Saved entries

- Opening Delimiter -

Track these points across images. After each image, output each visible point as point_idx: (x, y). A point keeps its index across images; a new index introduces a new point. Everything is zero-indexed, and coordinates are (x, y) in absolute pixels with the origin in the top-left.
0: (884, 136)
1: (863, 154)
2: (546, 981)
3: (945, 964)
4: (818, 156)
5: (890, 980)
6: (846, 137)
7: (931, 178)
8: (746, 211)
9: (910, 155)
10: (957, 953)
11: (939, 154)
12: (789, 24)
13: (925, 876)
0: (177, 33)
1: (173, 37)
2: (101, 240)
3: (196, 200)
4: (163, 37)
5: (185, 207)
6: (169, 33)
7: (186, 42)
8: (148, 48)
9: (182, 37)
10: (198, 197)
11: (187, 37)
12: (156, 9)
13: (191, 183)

- Closing Delimiter -

## Aim of the task
Reproduce the listing above in full, substituting "upper-left" for "top-left" and leaving everything else unchanged.

## Output
Track these points across images. After each image, output each visible point as point_idx: (x, y). A point keeps its index across images; a new index introduces a new point. Everything is zero-indexed, and coordinates are (x, y) in absolute pixels with the origin in the upper-left.
0: (884, 136)
1: (863, 154)
2: (546, 981)
3: (945, 964)
4: (818, 156)
5: (890, 980)
6: (846, 137)
7: (931, 178)
8: (746, 211)
9: (910, 155)
10: (957, 953)
11: (939, 154)
12: (789, 24)
13: (925, 876)
0: (177, 33)
1: (173, 37)
2: (101, 240)
3: (196, 200)
4: (163, 37)
5: (185, 207)
6: (169, 33)
7: (186, 42)
8: (148, 48)
9: (182, 37)
10: (198, 197)
11: (187, 37)
12: (156, 9)
13: (191, 183)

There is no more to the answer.